Thursday, May 30, 2019

Alice by Terri Peterson (transgender thriller)

I find myself struggling as to how to approach a book like Alice. This is a dark story of dark deeds, but whether you find in it a victim, a villain, or a combination of both depends on the experiences and moral values that you bring to the story. Terri Peterson has written a thriller that deserves to find a wider audience than it will likely see, and it is one that will challenge readers, even as it entertains them.

Let us begin with the character of Alice . . . about whom I have to be careful what I say, lest I spoil the heart of the story. Alice is more than just Stephen's feminine identity, more than just a "haven from the horrors of life at home, sanctuary from suffering, and a defense against darkness." She is a separate, well-defined character in and of herself, and she is wonderfully complex. Alice will have readers reeling between feelings of sympathy, excitement, empathy, and horror, and what you feel strongest will guide how you judge her actions.

The first third of the story is precisely the kind of edgy, sometimes uncomfortable, erotic drama that Peterson does so well. It feels authentic, especially in how it refuses to shy away from things the fetishizing of the transgender community. We bear witness to gay bathhouse encounters, back seat quickies, outdoor dogging, and the filth of online sexting. Just when you have become lulled into a false sense of security, though, the story throws a few twists at the read. The first two I have already touched upon as much as I can, and the third . . . well, the third ends in murder.

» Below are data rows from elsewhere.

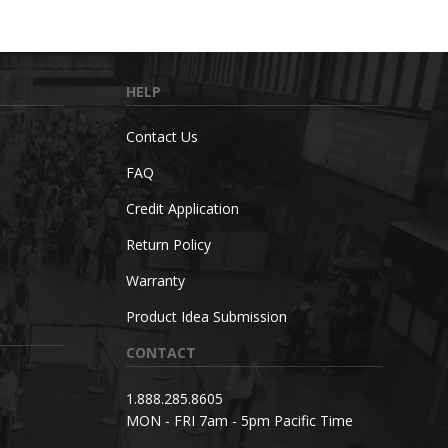
HELP
Contact Us
FAQ
Credit Application
Return Policy
Warranty
Product Idea Submission
CONTACT
1.888.285.8605
MON - FRI 7am - 5pm Pacific Time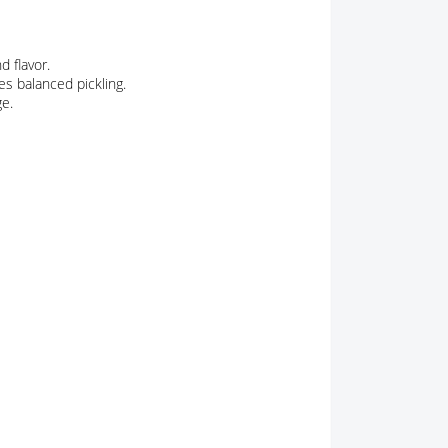
d flavor.
es balanced pickling.
ge.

Yes, the middle third of the story deals with multiple acts of cold-blooded, calculated murder. Like the best moral thriller, Peterson challenges the reader to decide for themselves whether these acts can be excused or at least understood. We are presented with a serial killer who has a motive, a drive for justice that, on the surface at least, is something with which we can identify. Whether (or how much) it matters that the killer is sexually aroused by the death-throes of strangulation . . . well, that is left for the reader to decide.

The final third of the story follows the erotic drama into an equally uncomfortable romance, even as it expands on both the themes of moral justice and murderous arousal. It is here where the promised ties to the Smeared Lipstick saga begin to appear, with the need to hide one crime leading to the desire to expose another, and where we are really challenged to make a choice between villain or vigilante. Alice is a dark, well-crafted thriller . . . one with an emotionally troubling heart, and a character who will stick with you long after the final page is turned.

'Terri' Peterson, was born August 19th, 1969, and spent what she referred to as 'a miserably failed experiment in tyranny' at a typical secondary school, where she was bullied relentlessly and made fun of. She left with no regrets, a handful of qualifications for a career in banking, and bitter memories of time spent being the object of ridicule by her peers. Being myopic, gauche, skinny and flat-chested, sporting a head of rich auburn hair, made her a daily target for abuse, which she escaped by becoming immersed in the fantasy world of writing short stories.